Окружавшие его просторы рушили рамки, в которые Ларионов был заключен, находясь в замкнутом пространстве зоны. Ощущение безграничности жизни принесло в его душу не чувство беззащитности и одиночества, а, напротив, уверенность и успокоение, потому что он видел теперь, насколько мал мир зоны, или поезда, в котором он ехал, или его дома, или своего собственного тела, и как велик мир, в котором все они жили как человечество – сколь велика и могущественна земля. «Как долго надо жить…» – подумал почему-то он.
Ларионов ощущал радость оттого, что никого вокруг него теперь не было. Он искал давно не одиночества, но уединения: он нестерпимо устал от людей – от борьбы, которую они вели; от интриг, которыми были заняты; от страданий, которым друг друга подвергали; от непрекращающегося потока собственных мыслей. Все это было чуждо и безразлично окружавшей его сейчас красоте. Миру было совершенно неинтересно, что в нем делали люди. Ларионов вдруг так же просто, как размышлял Лукич, понял, что все действия людей в этом мире не имеют никакого смысла потому, что сама жизнь смысла никакого иметь не могла. И люди лишь придумывали смыслы, чтобы не думать о смерти. Но в этой бессмыслице он, как и остальные, стремился отыскать оправдание своего существования. Да, не смысла надо было искать, а радости от нахождения в мире. Он искал связь, которую не мог нащупать, между материей, из которой состояло все сущее, и духовностью, которая терзала его нематериальными вопросами. Зачем нужны страдания и чаяния, когда все тленно?
«Народ, – вдруг завертелось в голове у Ларионова, – темный, грязный, бедный, привыкший жить по-скотски, с рано выпадающими зубами. Зачем же этот народ? И что я с ним имею общего? И являюсь ли я его частью? И если являюсь, отчего я этого не понимаю? Отчего ищу место среди
И тут он вспомнил добрые лазоревые глаза Лукича и разговоры с ним, а потом лицо Гречихина с круглыми, наполненными слезами глазами; а потом женщину, кричавшую ему вдогонку из эшелона со ссыльными. И не народ он видел теперь, а каждого человека в народе. И в народе в этом он тоже был таким же человеком.

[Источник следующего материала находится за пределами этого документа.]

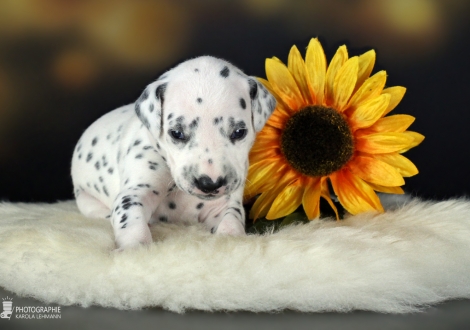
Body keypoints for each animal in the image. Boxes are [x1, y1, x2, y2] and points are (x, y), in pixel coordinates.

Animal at [70, 55, 276, 249]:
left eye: (239, 132)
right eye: (176, 133)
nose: (209, 183)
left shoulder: (223, 204)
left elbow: (231, 220)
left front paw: (232, 239)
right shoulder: (135, 193)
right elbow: (130, 219)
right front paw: (133, 247)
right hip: (86, 200)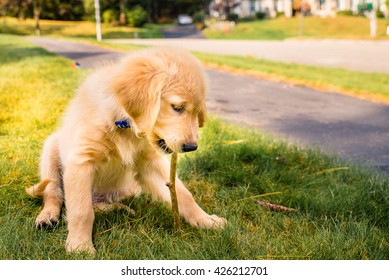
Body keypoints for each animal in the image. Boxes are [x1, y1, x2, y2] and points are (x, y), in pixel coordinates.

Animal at [26, 46, 224, 254]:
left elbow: (183, 194)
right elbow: (81, 210)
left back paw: (120, 208)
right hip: (51, 149)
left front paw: (205, 220)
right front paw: (80, 247)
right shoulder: (80, 161)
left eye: (197, 112)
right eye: (177, 107)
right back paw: (47, 216)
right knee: (54, 194)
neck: (125, 125)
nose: (192, 147)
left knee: (96, 205)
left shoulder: (149, 162)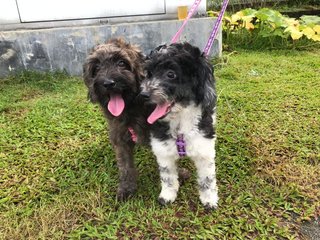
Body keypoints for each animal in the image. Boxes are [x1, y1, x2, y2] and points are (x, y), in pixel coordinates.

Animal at [141, 43, 219, 210]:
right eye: (148, 74)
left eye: (171, 74)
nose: (143, 94)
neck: (180, 122)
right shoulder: (163, 150)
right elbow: (168, 176)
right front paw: (167, 196)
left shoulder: (204, 149)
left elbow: (207, 178)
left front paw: (209, 200)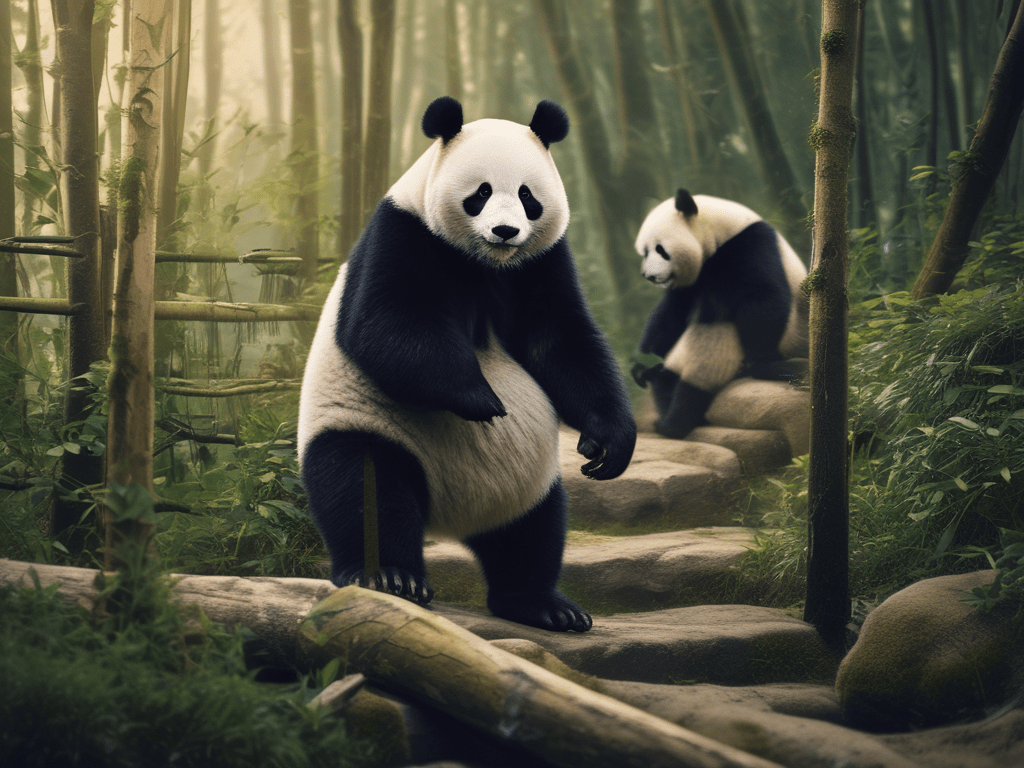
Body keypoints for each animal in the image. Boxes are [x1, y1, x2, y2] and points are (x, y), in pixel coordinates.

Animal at [298, 96, 636, 633]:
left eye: (526, 196)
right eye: (480, 193)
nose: (505, 231)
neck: (485, 263)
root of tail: (453, 518)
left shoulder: (542, 261)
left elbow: (562, 342)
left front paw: (608, 444)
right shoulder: (405, 231)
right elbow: (385, 321)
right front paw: (481, 398)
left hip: (530, 481)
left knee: (533, 532)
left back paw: (543, 604)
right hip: (369, 427)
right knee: (365, 491)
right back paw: (392, 577)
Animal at [632, 189, 808, 439]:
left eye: (659, 249)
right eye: (644, 252)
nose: (649, 276)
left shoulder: (751, 244)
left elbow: (764, 297)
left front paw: (766, 365)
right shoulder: (692, 280)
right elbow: (670, 314)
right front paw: (640, 367)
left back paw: (678, 419)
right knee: (664, 378)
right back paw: (667, 413)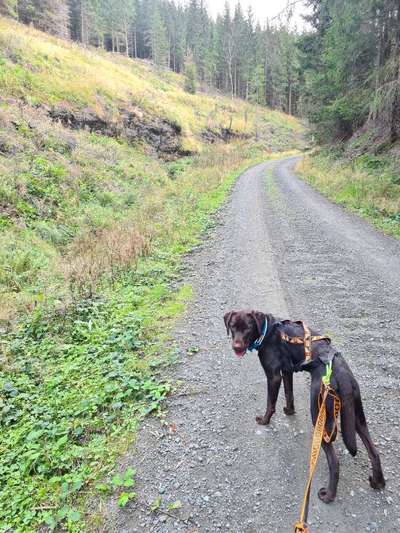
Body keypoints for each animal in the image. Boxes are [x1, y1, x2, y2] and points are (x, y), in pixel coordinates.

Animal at [223, 310, 386, 500]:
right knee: (374, 453)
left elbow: (271, 403)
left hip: (319, 414)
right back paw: (377, 483)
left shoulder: (273, 376)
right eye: (233, 326)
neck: (267, 329)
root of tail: (342, 375)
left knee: (334, 462)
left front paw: (264, 420)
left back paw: (328, 495)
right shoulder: (286, 371)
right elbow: (289, 395)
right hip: (355, 415)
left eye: (248, 327)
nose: (236, 347)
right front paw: (289, 411)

Ларионов вдруг осознал, что непонимание своей принадлежности к кому-либо или чему-либо и было тем, что его так роднило со всем народом – эта странная потерянность, в которой всегда таится и трепещет какая-то тоска, как в необъятных просторах его земли, в ее щемящем колокольном перезвоне и пустынных кладбищах с крестами среди снегов… И это томление о любви, в котором было что-то сказочное, несбыточное и этим желанное и грустное…
И разве не было в людях доброты? В каждом человеке на земле не могло ее не быть. Только Ларионову казалось, что в его народе доброта эта оказалась словно задавлена чем-то, и как будто бы ее из каждого, и из него, надо выскребать, вытягивать, вызывать через болезненные потери… Точно доброта боялась быть наказана за свое проявление, как будто ее так долго вытравляли, что она теперь жила подпольно и при любой опасности быстро пряталась и маскировалась за бесстрастными серо-голубыми глазами ее обладателей, создавая внутри многовековое напряжение. И не оттого ли так болезненно и порой невозможно было добраться до разрешения любви?
«Любовь… – Ларионов почувствовал, как на глаза его навернулись слезы. – Любовь – вот что до́лжно! Она не придаст смысла жизни, как ничто не может придать ей смысла. Но она есть оправдание всего этого бессмысленного существования. А любовь без доброты невозможна. Не любовь – путь к доброте, а доброта – путь к любви…»
Как странно было Ларионову понять душой, решить для себя раз и навсегда, что любовь и доброта – одно и то же. Не этого ли ответа он искал всю жизнь? Не для этого ли столько страдал? Может, не то, кто он есть, хотел понять Ларионов, а то, зачем он есть. А может, как любовь и доброта ему теперь казались одним и тем же, «каков и зачем» тоже было одним и тем же? И только ответив себе, зачем он есть, возможно понять, кто он есть? И смог бы он теперь идти по этой дороге и думать обо всем этом и понять все, что понимал теперь, если бы однажды не остался один, не встретил Веру, не потерял ее, не попал в лагпункт, а потом в пожар, не нашел Веру снова, не оказался бы в этом поезде, не встретил и Лукича, и Любу, и Дуняшу, и Антона Степановича, и Гречихина, и ту женщину с эшелона, и того конвоира на перроне, и того лысого чиновника с папкой, и всех людей, которых когда-то знал и видел? И, стало быть, все, что он узнает теперь, все, что будет происходить с ним после этого мгновения, тоже необходимо ему, чтобы понять еще лучше и укрепить это понимание своего предназначения?